Pierre, number one incontesté avec ses 19 800 minutes soit 330 heures de Vélib’, la n°2 affichant 11 715 minutes au compteur,

Élisabeth, votre représentante au comité des usagers, qui arrive en 4ème position ex-aequo avec 6 960 minutes soit 116 heures cumulées,

Joël, 6ème avec 6 330 minutes soit 105 heures et demi,

Jean-François, 7ème, avec 6075 minutes soit 101 heures et quart.

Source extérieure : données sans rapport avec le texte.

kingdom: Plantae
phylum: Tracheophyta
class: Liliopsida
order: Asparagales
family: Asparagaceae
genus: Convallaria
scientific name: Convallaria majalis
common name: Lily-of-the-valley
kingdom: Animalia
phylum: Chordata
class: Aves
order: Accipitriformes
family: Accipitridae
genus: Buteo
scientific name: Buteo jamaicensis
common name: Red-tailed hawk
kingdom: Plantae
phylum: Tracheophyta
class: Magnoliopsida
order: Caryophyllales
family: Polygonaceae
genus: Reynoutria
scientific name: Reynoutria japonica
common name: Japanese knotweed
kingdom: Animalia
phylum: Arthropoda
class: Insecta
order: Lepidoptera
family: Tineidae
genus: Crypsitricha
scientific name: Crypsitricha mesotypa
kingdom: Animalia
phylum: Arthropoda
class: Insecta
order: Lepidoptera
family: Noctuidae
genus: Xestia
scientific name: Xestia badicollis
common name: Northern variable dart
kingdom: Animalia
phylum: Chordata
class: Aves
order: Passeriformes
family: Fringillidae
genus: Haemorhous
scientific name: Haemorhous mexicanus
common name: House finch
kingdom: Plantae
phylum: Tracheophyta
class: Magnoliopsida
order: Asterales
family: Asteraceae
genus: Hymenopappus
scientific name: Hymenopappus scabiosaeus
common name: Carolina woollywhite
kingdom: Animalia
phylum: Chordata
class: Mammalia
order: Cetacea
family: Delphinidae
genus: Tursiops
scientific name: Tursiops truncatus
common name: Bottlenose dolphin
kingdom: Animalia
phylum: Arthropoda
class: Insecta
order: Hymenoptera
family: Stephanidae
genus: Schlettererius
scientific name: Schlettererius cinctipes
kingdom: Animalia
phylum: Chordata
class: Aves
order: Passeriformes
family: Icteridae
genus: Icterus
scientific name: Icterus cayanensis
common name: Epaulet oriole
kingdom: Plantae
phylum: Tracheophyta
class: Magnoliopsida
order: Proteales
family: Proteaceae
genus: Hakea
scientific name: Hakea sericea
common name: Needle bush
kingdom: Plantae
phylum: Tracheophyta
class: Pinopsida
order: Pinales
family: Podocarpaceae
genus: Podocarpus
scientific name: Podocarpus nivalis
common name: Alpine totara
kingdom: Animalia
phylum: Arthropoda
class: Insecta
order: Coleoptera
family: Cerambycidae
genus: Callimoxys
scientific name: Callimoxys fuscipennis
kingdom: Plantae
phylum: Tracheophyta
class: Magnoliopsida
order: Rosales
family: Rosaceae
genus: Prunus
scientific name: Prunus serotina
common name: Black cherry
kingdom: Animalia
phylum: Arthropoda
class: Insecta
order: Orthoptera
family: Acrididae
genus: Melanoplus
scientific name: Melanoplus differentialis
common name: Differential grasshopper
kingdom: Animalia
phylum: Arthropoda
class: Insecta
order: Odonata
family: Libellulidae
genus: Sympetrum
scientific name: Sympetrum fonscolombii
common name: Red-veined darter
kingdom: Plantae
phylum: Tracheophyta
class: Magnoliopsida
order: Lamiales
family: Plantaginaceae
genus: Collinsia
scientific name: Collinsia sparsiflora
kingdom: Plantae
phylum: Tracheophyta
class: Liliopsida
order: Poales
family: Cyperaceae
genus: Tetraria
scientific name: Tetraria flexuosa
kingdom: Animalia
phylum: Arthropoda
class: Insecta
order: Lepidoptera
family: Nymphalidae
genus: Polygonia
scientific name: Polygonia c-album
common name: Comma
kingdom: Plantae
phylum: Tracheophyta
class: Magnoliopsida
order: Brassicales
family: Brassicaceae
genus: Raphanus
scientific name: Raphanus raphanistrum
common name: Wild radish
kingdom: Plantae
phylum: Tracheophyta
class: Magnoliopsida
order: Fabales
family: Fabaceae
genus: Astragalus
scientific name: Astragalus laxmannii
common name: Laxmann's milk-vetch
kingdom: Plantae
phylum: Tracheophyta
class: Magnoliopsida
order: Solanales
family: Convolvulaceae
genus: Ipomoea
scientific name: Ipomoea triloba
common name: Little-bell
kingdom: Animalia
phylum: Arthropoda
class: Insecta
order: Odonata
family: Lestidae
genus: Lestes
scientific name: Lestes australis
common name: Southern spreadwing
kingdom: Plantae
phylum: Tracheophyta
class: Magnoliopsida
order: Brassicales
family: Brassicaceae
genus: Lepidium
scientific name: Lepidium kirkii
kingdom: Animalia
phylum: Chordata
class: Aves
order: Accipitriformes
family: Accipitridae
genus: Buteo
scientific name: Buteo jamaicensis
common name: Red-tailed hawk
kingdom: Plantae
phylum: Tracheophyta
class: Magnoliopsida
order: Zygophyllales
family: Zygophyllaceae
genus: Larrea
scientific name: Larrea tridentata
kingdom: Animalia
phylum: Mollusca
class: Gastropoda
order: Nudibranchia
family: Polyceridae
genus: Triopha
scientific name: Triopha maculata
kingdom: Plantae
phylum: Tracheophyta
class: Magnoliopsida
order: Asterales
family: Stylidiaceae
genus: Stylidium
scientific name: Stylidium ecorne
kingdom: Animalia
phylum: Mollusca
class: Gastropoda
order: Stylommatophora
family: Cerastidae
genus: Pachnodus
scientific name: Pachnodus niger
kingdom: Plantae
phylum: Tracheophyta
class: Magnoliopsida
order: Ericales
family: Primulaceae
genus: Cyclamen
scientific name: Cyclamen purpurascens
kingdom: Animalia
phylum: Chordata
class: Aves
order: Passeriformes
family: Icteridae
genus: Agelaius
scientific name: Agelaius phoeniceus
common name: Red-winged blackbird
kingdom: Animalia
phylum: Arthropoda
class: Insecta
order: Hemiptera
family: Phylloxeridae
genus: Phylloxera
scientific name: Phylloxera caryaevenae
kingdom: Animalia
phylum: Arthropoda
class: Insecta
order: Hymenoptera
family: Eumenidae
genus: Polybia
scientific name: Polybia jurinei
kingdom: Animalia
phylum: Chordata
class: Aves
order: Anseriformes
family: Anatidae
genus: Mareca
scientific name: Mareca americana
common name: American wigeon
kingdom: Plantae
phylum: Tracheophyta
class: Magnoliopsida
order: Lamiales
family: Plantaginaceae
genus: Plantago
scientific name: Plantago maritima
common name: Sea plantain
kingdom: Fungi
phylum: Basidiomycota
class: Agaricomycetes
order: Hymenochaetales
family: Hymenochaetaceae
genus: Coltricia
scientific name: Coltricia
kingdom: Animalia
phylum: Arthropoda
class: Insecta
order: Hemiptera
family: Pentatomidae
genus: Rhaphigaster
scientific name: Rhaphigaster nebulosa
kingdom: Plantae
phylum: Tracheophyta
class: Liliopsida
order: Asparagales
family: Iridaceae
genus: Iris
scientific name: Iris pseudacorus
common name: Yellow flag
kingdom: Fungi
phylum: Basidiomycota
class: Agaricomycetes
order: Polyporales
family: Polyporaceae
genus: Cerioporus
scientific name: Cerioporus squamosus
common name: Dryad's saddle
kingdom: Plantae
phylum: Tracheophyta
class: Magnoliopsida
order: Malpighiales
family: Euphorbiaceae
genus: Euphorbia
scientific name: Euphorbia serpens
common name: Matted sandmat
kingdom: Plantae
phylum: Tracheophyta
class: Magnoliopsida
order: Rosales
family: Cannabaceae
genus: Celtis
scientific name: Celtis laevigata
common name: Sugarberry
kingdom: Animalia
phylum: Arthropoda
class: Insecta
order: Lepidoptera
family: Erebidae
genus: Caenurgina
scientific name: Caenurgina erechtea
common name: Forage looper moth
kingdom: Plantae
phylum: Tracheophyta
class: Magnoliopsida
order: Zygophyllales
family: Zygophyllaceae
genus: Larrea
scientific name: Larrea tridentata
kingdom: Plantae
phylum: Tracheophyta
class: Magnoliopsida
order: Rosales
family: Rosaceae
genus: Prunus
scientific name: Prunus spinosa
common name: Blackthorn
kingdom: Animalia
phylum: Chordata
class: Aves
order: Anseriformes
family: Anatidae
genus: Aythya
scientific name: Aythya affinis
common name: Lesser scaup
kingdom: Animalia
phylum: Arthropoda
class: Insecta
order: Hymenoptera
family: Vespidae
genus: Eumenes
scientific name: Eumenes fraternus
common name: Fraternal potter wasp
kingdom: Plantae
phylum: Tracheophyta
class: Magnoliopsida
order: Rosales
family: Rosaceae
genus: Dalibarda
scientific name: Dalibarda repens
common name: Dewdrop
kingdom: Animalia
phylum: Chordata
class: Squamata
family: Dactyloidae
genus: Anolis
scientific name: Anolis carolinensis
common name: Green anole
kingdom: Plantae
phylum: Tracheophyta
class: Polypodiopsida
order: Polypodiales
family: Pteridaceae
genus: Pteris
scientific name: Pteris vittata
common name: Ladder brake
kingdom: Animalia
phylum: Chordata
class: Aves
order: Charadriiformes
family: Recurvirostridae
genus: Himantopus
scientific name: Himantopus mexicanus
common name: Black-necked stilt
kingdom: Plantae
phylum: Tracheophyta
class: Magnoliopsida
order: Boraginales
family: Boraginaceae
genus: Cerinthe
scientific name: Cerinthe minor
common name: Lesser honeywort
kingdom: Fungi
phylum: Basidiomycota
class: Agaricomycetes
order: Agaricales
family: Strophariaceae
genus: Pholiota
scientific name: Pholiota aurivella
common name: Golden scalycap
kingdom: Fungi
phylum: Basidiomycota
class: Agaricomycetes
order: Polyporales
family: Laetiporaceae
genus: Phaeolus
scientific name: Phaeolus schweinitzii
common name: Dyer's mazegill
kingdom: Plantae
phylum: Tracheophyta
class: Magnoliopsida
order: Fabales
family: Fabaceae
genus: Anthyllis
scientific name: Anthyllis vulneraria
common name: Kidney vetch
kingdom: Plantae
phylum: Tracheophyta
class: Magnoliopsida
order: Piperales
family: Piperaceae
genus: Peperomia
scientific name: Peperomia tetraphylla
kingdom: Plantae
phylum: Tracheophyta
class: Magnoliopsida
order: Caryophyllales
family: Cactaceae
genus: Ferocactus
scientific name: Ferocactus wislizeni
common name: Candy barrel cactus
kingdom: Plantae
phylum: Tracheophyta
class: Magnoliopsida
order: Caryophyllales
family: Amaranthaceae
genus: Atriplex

Certains diront que je chipote et que, arrivé à ce stade, autant arrondir sans se préoccuper des quarts d’heures qui traînent. C’est qu’ils ne sont pas eux-mêmes des grimpeurs. Car parmi les motivations que partagent ces champions 2011, on retrouve le défi de cumuler des bonus et, en corollaire, une certaine fierté légitime devant leurs compteurs personnels, mais aussi la conscience de participer à la régulation des vélos.

Une régulation citoyenne

Pour ceux qui l’ignorent encore, les stations bonus dites V+ permettent à tout abonné de longue ou courte durée de bénéficier d’un quart d’heure offert si le vélo emprunté dans une station « basse » est rendu dans une des 130 stations dites « hautes » reconnaissables au « V+ » visible en haut de la borne. Les bonus concourent à la régulation des vélos : la majorité des utilisateurs ayant tendance à éviter de gravir des côtes, les stations en hauteur souffrent souvent d’un déficit en vélos. Les bonus incitent à remonter le courant !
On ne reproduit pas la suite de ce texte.